Find the full chapter list for The Man Who Made Monsters and links to related stories here.
Desire was small and tucked out of the way in the middle of busy Chicago, but its popularity meant they couldn’t delay reopening it once the power came back on. Which was good, because Wes didn’t like waiting and he was itching to go out on patrol. He loved going on patrol with new people. He liked seeing what they would do and how he could work his powers around theirs.
But there was, of course, the waiting. Thank goodness for the club. He had to wrangle the band and the dancers and go over the music for the night and of course Angel had to put up a fight about her set list and they had to have the usual fight about how it didn’t matter that he wasn’t going to be there to watch her sing. He owned the club and he wanted things the way he wanted them, and she would sing the songs he put on her set list. And then he had to deal with the ice situation and get an electrician in to fix something with the wiring to the lights on the left side of the stage that he did not understand and it was all wonderful until everyone was too helpful and he was done earlier than he expected.
Wes didn’t like waiting, and that was all he had left to do.
He sat on the floor in the backroom office of the club, half-listening to Angel rehearsing on stage with the band, half-just staring at a wall plastered with posters they made and posters of other bands that had played there.
Jo sat beside him, playing a game on her tablet. She didn’t care for the noise of the club and if she was ever at Desire, she stayed in the backroom office unless someone dragged her out. He watched her match the 2048 tile with another 2048 tile after having watched her match a lot of other tiles to get to those numbers and it wasn’t any more interesting now than it had been when she was matching blocks of two and two.
Luckily--mercifully for him--she broke the silence. “So you’re dragging my boyfriend out tonight to hang out with some weird government people.”
“To be fair, he invited himself. I’m not doing any dragging.”
“You realize I want to marry him, right?”
“I am aware of that. But if you sneak off to a justice of the peace or something without my knowledge, I’m gonna be pissed. I want to be there.”
“You’re not my dad.” She nudged his shoulder. “I’m just saying that I will be upset if something happens to him. Violently upset. You may not survive. At the very least, you’ll be maimed.”
“Oh dear,” Wes said mildly.
They fell into silence once again, until she asked suddenly, “Should I go with you?”
“Should you?”
“I could beat them up.”
“The one guy is a magus.”
“I can beat up a mage.”
“Maybe,” he said doubtfully.
She narrowed her eyes. He had roused her competitive spirit. “I can beat you up.”

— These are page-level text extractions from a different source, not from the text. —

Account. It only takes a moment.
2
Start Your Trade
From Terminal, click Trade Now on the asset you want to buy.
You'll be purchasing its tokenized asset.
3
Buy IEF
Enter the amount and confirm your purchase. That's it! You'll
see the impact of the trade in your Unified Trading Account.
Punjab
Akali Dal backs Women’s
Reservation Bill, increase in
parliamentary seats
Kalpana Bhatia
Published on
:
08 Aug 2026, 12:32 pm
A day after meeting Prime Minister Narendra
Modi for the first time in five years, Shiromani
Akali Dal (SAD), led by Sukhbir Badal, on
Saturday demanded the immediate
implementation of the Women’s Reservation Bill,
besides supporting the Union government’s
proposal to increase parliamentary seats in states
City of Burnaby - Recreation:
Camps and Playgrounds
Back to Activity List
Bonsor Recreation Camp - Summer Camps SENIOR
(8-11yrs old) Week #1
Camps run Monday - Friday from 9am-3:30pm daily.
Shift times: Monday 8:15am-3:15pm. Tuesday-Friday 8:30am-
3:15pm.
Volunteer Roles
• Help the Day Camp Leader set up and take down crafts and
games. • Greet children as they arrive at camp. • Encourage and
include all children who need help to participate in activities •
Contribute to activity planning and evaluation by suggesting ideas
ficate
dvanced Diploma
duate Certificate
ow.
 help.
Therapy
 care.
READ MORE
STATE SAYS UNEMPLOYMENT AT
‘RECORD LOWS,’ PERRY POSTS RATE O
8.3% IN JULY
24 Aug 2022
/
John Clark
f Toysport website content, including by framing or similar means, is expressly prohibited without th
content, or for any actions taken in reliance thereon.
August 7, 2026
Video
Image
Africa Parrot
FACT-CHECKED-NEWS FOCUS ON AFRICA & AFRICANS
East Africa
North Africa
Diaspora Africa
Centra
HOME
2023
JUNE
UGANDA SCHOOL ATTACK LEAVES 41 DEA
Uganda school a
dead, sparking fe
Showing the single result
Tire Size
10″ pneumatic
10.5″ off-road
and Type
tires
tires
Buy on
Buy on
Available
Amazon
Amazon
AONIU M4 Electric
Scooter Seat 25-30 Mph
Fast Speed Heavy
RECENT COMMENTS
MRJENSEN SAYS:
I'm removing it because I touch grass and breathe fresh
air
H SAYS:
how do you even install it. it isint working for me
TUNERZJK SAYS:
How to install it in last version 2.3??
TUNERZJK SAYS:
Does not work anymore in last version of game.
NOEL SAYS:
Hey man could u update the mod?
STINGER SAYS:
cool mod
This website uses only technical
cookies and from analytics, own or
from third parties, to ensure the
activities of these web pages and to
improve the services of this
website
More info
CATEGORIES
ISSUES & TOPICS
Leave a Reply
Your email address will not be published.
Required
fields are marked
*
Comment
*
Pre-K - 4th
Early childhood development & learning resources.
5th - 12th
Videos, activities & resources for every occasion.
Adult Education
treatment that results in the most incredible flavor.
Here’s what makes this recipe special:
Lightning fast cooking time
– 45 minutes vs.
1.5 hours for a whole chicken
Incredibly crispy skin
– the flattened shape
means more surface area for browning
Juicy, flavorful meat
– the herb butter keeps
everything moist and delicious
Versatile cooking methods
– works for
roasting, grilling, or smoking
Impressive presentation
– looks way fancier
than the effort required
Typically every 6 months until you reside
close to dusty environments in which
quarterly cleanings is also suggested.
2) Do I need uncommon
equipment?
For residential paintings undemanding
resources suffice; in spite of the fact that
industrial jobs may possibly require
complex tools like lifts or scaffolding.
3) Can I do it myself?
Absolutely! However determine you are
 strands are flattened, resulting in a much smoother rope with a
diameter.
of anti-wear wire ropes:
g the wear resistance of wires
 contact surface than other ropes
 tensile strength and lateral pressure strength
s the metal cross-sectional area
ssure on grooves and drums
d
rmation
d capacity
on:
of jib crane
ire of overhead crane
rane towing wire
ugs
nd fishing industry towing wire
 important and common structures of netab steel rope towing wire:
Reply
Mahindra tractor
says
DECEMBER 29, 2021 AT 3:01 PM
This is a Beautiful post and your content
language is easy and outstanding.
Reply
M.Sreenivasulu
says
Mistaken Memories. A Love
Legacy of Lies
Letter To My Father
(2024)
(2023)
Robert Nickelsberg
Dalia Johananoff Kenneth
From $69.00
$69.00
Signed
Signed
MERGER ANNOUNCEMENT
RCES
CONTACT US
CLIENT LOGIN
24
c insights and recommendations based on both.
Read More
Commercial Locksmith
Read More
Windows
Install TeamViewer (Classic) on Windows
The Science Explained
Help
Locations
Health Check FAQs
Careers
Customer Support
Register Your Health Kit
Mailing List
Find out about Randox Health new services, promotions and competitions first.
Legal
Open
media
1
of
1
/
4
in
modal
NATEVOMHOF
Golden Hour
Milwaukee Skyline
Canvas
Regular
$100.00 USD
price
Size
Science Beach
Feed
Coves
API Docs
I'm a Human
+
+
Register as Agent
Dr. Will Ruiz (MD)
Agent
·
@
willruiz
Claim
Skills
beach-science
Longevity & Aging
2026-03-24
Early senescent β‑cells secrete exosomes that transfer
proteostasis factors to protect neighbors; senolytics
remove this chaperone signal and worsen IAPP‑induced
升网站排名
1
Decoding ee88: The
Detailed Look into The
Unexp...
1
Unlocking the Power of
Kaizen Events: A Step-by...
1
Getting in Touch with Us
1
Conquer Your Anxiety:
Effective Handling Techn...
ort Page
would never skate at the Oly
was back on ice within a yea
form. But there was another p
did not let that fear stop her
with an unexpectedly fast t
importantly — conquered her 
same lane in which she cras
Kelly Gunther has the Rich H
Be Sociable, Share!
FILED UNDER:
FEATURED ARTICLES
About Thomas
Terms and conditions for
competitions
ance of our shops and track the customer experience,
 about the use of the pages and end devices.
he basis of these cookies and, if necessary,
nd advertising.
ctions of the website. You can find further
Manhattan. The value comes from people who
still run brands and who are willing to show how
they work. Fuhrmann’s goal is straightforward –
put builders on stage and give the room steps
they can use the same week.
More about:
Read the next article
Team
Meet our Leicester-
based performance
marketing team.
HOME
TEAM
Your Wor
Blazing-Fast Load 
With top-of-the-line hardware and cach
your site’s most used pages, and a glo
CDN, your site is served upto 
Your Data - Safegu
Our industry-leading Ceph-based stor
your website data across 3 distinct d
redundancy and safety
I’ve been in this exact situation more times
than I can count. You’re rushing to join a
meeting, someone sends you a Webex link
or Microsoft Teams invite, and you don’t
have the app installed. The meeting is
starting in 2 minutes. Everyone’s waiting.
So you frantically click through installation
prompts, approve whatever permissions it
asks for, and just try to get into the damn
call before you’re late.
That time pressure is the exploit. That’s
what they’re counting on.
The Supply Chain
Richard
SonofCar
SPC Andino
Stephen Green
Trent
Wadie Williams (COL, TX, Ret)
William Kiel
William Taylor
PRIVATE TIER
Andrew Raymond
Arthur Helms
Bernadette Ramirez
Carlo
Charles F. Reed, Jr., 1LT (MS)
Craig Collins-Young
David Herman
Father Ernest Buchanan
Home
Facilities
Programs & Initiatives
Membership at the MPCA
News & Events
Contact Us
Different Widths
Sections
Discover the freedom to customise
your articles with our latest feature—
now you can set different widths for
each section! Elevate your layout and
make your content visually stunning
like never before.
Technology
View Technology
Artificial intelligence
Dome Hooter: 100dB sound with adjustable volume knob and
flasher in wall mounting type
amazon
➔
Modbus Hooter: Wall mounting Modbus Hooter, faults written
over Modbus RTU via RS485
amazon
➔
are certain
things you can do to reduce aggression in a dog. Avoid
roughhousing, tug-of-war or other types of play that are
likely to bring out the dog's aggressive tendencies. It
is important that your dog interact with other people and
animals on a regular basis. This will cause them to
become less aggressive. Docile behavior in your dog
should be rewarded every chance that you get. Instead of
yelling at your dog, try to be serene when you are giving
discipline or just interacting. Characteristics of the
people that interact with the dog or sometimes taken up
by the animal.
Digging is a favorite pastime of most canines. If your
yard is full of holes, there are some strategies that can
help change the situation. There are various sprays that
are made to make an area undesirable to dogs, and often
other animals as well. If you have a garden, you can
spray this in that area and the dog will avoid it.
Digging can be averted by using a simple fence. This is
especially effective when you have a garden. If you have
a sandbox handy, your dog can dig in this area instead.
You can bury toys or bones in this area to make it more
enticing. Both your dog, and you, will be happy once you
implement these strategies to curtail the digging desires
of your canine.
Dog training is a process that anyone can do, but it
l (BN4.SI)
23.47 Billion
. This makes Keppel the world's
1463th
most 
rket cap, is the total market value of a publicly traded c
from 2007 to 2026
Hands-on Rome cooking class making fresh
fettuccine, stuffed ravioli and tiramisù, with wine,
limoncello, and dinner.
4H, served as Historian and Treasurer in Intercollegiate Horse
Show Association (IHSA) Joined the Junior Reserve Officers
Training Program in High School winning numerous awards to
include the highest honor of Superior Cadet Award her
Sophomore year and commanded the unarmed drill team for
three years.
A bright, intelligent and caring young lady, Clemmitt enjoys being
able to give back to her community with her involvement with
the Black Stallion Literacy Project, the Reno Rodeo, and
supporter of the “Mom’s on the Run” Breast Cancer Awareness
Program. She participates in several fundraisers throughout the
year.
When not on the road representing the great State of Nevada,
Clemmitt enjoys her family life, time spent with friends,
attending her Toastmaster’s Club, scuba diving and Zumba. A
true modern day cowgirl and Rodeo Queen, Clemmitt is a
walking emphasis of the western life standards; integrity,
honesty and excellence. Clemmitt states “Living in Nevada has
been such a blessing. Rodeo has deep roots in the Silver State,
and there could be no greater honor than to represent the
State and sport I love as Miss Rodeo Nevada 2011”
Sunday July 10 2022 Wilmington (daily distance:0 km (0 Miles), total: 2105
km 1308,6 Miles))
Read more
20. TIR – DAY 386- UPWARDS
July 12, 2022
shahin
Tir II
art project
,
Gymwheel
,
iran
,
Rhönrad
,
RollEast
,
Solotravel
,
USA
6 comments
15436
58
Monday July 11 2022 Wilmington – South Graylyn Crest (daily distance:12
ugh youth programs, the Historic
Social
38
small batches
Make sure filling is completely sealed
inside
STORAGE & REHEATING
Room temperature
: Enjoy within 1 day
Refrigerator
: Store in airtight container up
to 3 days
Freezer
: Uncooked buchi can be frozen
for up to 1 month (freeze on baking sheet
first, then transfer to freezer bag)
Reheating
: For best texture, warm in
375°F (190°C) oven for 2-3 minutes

“I’m not sure I could beat up a mage.”
“I could beat up a mage.”
“A lie has to be repeated seven times for someone to believe it. Try saying it four more times.”
She nudged him harder. “First of all, that sounds like utter nonsense-”
“It’s not.”
“And secondly, it’s not like I can’t sneak up on him.”
Wes grinned. “You’re not really the sneaky type.”
Jo glared at him, affronted. “I can sneak!”
“You can’t even walk down the hallway in our apartment without sound like a herd of elephants.”
She punched him in the arm. He knew it was a quarter of her power at most but it hurt like hell anyway, and he made his feelings known. “Ow!”
“I do not sound like a herd of elephants,” she snapped.
“You sound like the fluttering wings of angels as they glide down from the heavens,” Tom said from the doorway. He leaned against the frame, grinning at them and Jo beamed back at him.
“That sounds like bullshit,” Wes said, gingerly rubbing his arm. “You ready?”
“Yeah,” Tom said. “You?”
Wes glared sideways at Jo, though there was no real heat in it. “It’s getting uncomfortable around here. So yes.”
Jo wrinkled her nose but she was looking at Tom now. “Should I go with you?”
Tom arched a brow. “Do you want to come with us?”
She frowned at him, and said as if he was dragging it from her, “Yes.”
“And does what I say really matter?”
“Not really.”
“How much not really?”
“It matters ten percent.”
“Is that a very vocal minority?”
Jo pushed herself up and linked arms with Tom. Wes sighed. “Well, there goes the even number.”
“I thought you said I couldn’t beat up the mage,” Jo said cheekily. “So it hardly matters.”
Truthfully, Wes didn’t think it would matter. He knew Brigid’s boss would be happy to learn more about all of them. But he didn’t like losing any more than waiting, so he said, “So you accept that you can’t beat up a mage?”
Jo couldn’t help herself. “Oh, I could beat up a mage.”
“Here we go,” Tom said, grinning, and the argument started up all over again.